Given task
Copy out every line of text in the entries below word for word, leaving the pictures out.
--- begin Exercise materials ---
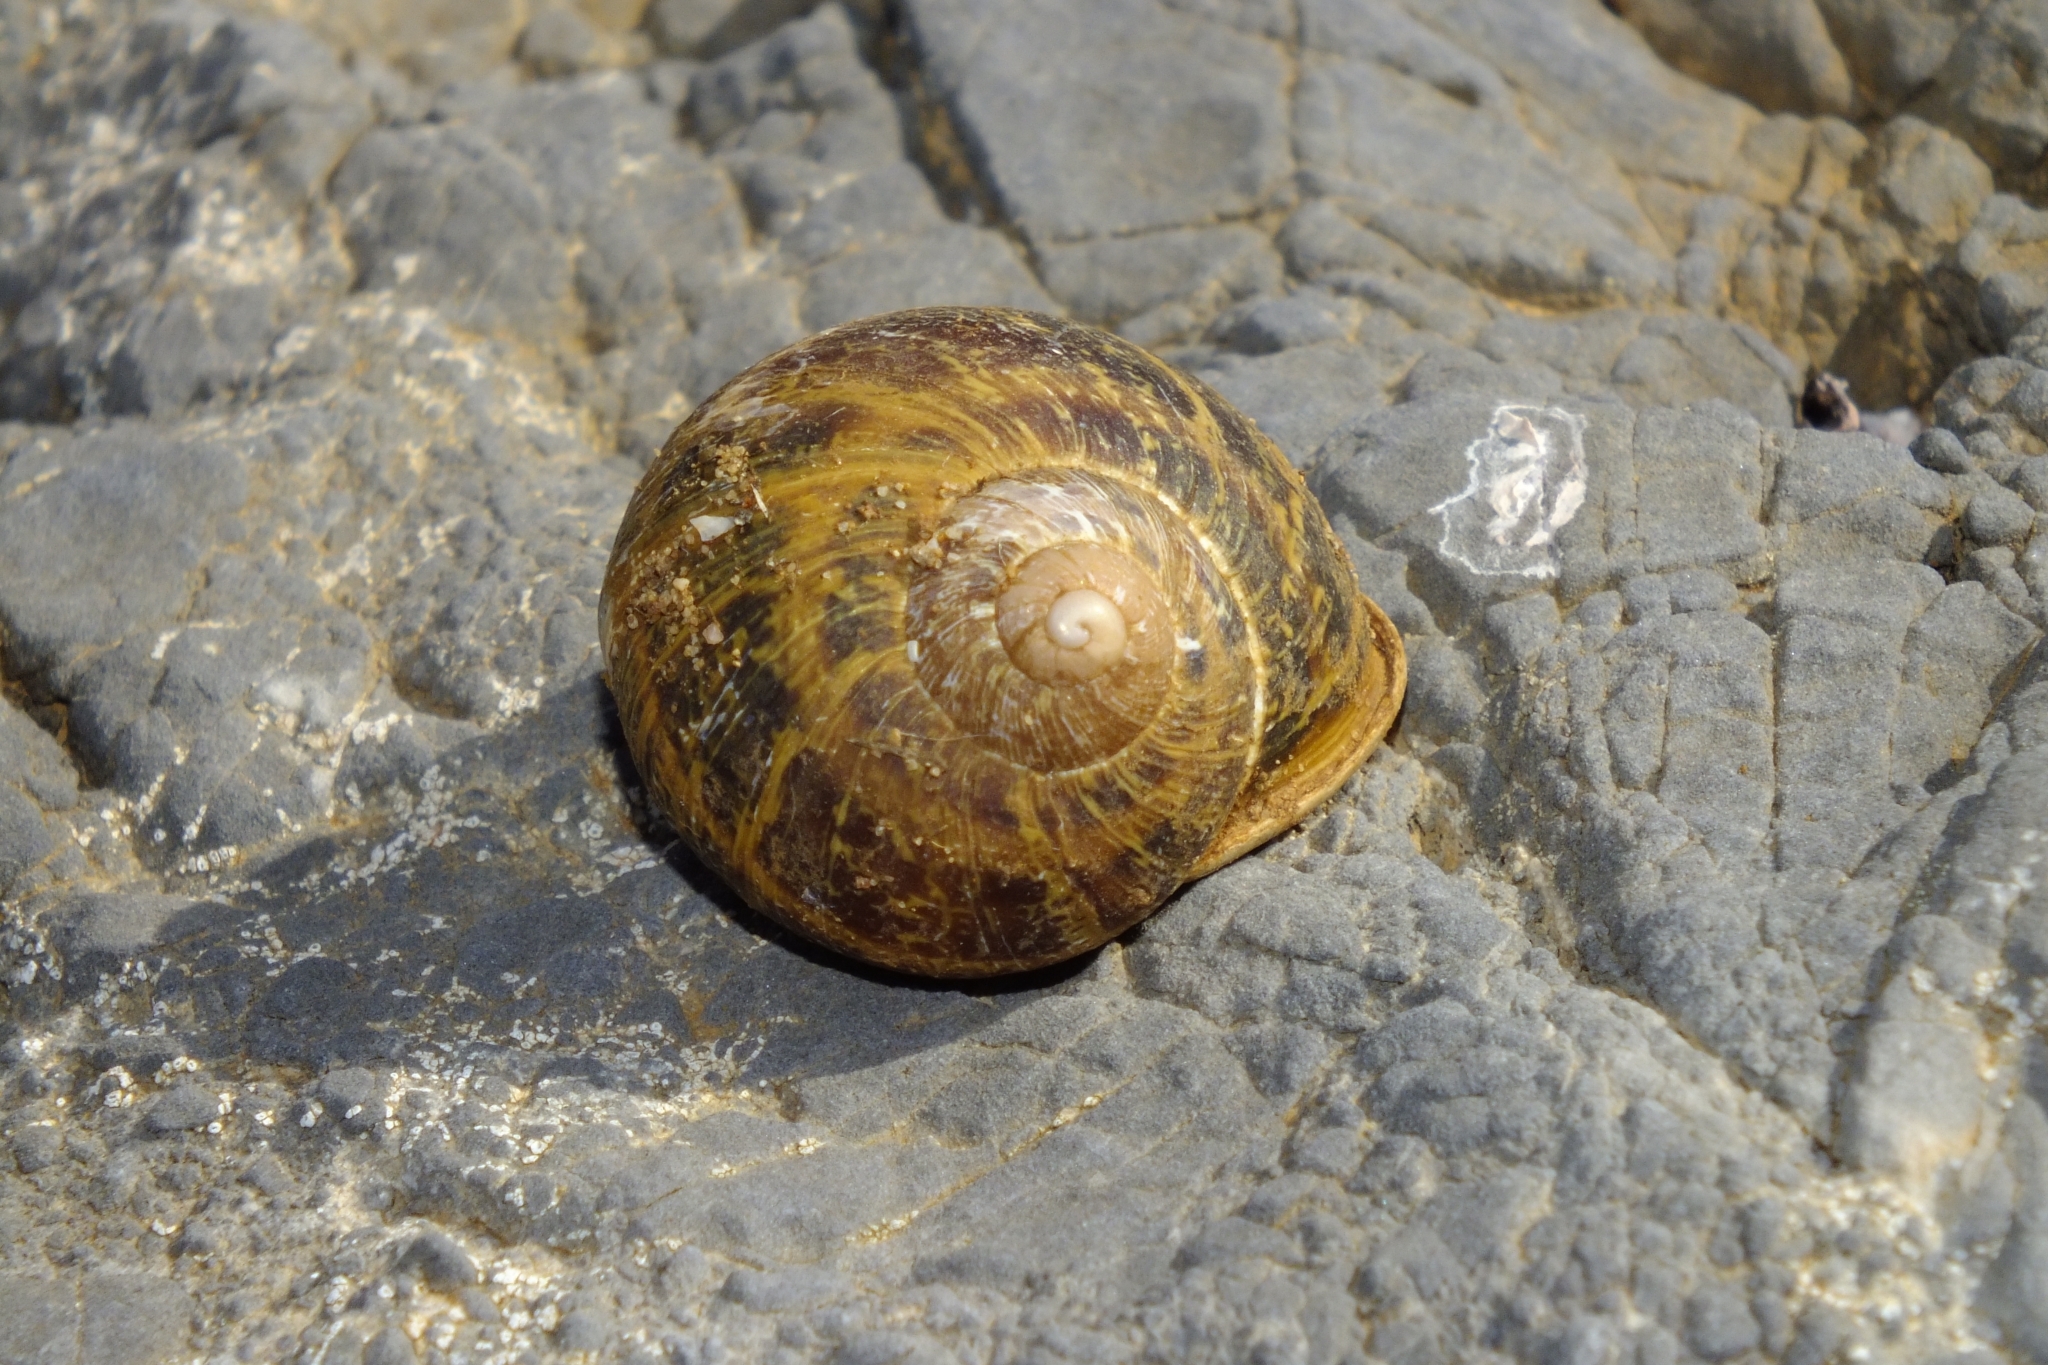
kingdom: Animalia
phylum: Mollusca
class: Gastropoda
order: Stylommatophora
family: Helicidae
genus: Cornu
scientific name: Cornu aspersum
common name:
--- end Exercise materials ---
Correct result
kingdom: Animalia
phylum: Mollusca
class: Gastropoda
order: Stylommatophora
family: Helicidae
genus: Cornu
scientific name: Cornu aspersum
common name:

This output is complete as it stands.